-------- Okuma metni

Bizi tanıyanlar hayatımızda Gazetecilikten başka bir faaliyetin olmadığını bilirler eve biraz daha fazla ekmek götürebilmek adına zaman zaman başka ticari faaliyetler yapmış olsak ta bu yaşa kadar hayatımızı iyi kötü sürdürebildiğimiz tek amiral gemisi Medyadır.
Aşağı yukarı 35 yıldır medya sektörünün içerisindeyiz, Geçen bunca yıl içerisinde birisi çıkıp “Yüksel Ercan geçen bu 35 yıllık zaman dilimi içerisinde bir değerlendirme yap” dese kendisine “zor günlerimiz kolay günlerimizden daha fazladır” olacaktır.
“Zor günlerin kolay günlerden fazla olması” sadece Yüksel Ercan için değil işini düzgün yapan gelen her iktidarın yanında yer alan belli bir kitle hariç tüm medya mensupları için geçerlidir.
Medya sektörü bünyesinde iken bir şekilde herhangi bir siyasi partiden milletvekili olan pek çok meslektaşımız mevcut, Gazetecilik yaparken bin bir türlü zorlukla karşılaşan bu arkadaşlarımızı TBMM’de görünce “Çok şükür bizim sorunlarımızı bizden daha iyi bilen arkadaşlarımız milletvekili oldular, bu arkadaşlarımız şimdi sektörün sorunlarını en iyi şekilde partilerinin üst yönetimine taşıyacak ve var olan sorunların asgariye inmesi için çaba gösterecekler” diye sevinir dururuz.
Ancak bu beklentilerimiz bu zamana kadar kesinlikle cevap bulmadı, Öyle bir noktaya geldik ki bırakın gazetecilerin hayat standardının yukarıya çıkartılmasını mevcudu muhafaza etme durumu bile kalmıyor.
Son günlerde Hükümetin hayata geçirmeye hazırlandığı “Tasarruf tedbirleri” çerçevesinde medya kuruluşlarına getirileceği söylenilen kısıtlamalar zaten zorda olan medya kuruluşlarının idam fermanı olması ile eş anlamlı bir çalışma olsa gerek.
Bu durum sadece merkezi hükümet noktasında ele alınmıyor, Şehir merkezlerinde, İlçelerde, beldelerde seçilen belediye başkanı “getirin bakalım kasada ne kadar para var, borcumuz alacağımız ne kadar.?” sorusuna cevap bulduğu andan itibaren ilk yapacağı iş medya kuruluşlarına “ekonomik yaptırım” uygulamak oluyor.

----------------
-------- Veri kayıtları

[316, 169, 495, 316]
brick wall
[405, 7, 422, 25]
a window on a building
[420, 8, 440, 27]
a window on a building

----------------

• **Alıştırma 1**: Şu üç ifadenin gazetecilik hakkındaki metinle uyuşup uyuşmadığını belirtin. Her biri için evet ya da hayır deyip kararı belirleyen sözleri metinden birebir alıntılayın: (a) Yazar yaklaşık 35 yıldır medya sektöründedir. (b) Milletvekili olan gazeteciler sektörün sorunlarının azalmasını sağlamıştır. (c) Yazar, gazetecilik dışında hiçbir ticari faaliyette bulunmadığını söyler.
• **Alıştırma 2**: Gazetecilik hakkındaki metni, son cümlesinin ardından aynı üslupla sürdürün.

• **Son yanıt 1**:
(a) Evet: "Aşağı yukarı 35 yıldır medya sektörünün içerisindeyiz"
(b) Hayır: "Ancak bu beklentilerimiz bu zamana kadar kesinlikle cevap bulmadı"
(c) Hayır: "zaman zaman başka ticari faaliyetler yapmış olsak ta"

• **Son yanıt 2**:
Medya kuruluşlarına yaptırım uygulamaktan bir saniye olsun geri durmayan sözünü ettiğimiz kurum-kuruluşlar bu sektörün ne kadar SGK ve vergi ödediklerinin, kaç kişi çalıştırdıklarının, elektrik-su –doğalgaz-internet ödediklerinin ve bu yönü ile ekonomiye ne kadar katkı yaptıklarının hesabını asla yapmazlar.
Medya kuruluşları zorda kalsın diye ellerinden geleni ardına koymayan siyaset kurumu ne hikmetse medya mensupları olmadan sokağa çıkmazlar, adım atmazlar, aldıkları nefesin bile medya kuruluşları tarafından haber yapılmasını isterler.
Bizim siyaset kurumundan öyle afaki katkı beklemek diye bir derdimiz bu zamana kadar olmadı bundan sonra da olmaz, Biz her gelen yönetime “ İşini iyi yapan medya kuruluşları ile merdiven altı medya kuruluşlarını birbirinden ayırın, evini gazetecilik yaparak geçindiren, işini düzgün yapan gazeteci ile aklına estiğinde ara sıra bu mesleğe giriş çıkış yapanları lütfen bir tutmayın” diye ikaz ediyoruz ancak işin doğrusu bu çağrımıza kulak asını da şu ana kadar çok az gördük.
Biz sabah erken saatlerden gece yarılarına kadar medya sektöründe mesai harcıyoruz.
-SGK ödüyoruz
-Vergi ödüyoruz
-elektrik ödüyoruz
-su ödüyoruz
-İnternet ödüyoruz
-Telefon ödüyoruz
-Kira ödüyoruz
-Bina aidatı ödüyoruz
-Ajanslara para ödüyoruz
-Personele para ödüyoruz
-Belediye’ye işyeri ruhsatı ödüyoruz
Bu ve buna benzer yüzlerce ödemeden imkan bulabilirsek evimize ekmek parası götürmenin mücadelesini veriyoruz.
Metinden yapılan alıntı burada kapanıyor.